For Employer’s Liability, the statutory minimum policy is £5million, although the actual cover is usually more likely to be £10million.
As well as PLI and Employer’s liability insurance, fairground insurance packages should include other forms of financial protection for operators. Insurance against property and material damage is important, as a broken attraction immediately puts the operator’s livelihood in jeopardy. Insurance against breakdowns, combined with protection against Business Interruption, will mean that while the ride or attraction is out of use, there will still be some financial cushion to protect the operator, so that bills can be paid.
Because many fairground operators move around the country, Goods in Transit and specialist motor insurance are an important part of any fairground insurance package. It is also worth looking at caravan insurance too, to protect living accommodation and personal belongings.
Protecting your takings
Most fairground operators deal almost exclusively in cash, so the risk of theft until the day’s takings can be paid into a bank is high. Business money insurance covers your takings so that if they are lost or stolen, you should be reimbursed by your insurance policy, minimising the impact on your business.

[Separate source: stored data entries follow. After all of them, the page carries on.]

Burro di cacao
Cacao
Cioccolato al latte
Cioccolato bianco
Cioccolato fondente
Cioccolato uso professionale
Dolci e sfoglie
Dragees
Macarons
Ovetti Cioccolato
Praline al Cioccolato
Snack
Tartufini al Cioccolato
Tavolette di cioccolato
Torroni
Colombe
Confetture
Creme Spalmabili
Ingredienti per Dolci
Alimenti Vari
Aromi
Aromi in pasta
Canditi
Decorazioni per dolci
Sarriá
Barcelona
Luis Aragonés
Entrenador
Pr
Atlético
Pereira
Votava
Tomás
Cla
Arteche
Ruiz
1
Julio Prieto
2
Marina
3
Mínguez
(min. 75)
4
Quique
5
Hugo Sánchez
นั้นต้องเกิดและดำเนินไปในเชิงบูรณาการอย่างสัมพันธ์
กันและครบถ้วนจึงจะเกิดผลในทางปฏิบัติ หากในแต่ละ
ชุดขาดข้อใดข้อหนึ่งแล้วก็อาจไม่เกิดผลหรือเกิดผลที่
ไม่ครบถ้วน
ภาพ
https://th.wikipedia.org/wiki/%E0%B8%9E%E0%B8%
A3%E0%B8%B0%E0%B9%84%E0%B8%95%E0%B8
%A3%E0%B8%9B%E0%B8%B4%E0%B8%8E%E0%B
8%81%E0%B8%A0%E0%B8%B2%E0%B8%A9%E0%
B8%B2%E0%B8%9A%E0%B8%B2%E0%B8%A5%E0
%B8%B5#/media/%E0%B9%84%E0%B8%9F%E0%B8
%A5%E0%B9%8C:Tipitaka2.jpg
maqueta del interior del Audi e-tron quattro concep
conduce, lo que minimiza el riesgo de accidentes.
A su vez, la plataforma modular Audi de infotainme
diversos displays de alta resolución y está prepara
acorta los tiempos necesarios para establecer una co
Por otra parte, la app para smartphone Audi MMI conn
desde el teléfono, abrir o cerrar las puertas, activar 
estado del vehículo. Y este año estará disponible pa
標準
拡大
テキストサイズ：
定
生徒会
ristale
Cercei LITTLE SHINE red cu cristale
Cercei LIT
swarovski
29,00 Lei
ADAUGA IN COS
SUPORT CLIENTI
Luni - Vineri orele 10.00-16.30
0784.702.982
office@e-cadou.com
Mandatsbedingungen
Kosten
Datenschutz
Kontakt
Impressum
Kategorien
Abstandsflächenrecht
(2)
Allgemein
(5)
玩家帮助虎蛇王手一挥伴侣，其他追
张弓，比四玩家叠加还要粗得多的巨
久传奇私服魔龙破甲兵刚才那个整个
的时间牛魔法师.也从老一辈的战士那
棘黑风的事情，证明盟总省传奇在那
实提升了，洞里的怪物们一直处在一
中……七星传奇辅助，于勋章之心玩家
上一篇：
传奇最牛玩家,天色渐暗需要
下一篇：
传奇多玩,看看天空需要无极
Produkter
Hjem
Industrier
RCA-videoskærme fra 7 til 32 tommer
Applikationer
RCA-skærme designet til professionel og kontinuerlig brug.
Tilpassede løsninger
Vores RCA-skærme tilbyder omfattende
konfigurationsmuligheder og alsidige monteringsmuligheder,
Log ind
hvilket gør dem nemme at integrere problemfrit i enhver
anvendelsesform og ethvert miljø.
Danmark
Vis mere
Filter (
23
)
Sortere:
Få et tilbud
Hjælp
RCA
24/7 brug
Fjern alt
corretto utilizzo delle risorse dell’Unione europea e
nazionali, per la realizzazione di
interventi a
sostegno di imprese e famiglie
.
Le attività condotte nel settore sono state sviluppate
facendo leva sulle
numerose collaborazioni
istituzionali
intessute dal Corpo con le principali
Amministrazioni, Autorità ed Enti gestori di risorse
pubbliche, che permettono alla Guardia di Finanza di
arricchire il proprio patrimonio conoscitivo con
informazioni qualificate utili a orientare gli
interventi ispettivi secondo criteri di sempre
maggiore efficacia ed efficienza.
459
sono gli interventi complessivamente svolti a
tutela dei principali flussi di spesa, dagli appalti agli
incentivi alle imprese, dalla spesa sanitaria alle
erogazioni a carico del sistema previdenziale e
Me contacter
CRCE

Putting together a bespoke package
The type of insurance cover you go for will depend entirely on your business model, your requirements, and how much you want to invest in your insurance portfolio. Rather than buying each individual insurance policy separately, the best thing to do is to talk to an insurance broker who specialises in tailor-made packages for specific industries. That way, you can be sure that the policy you have is the right one for you.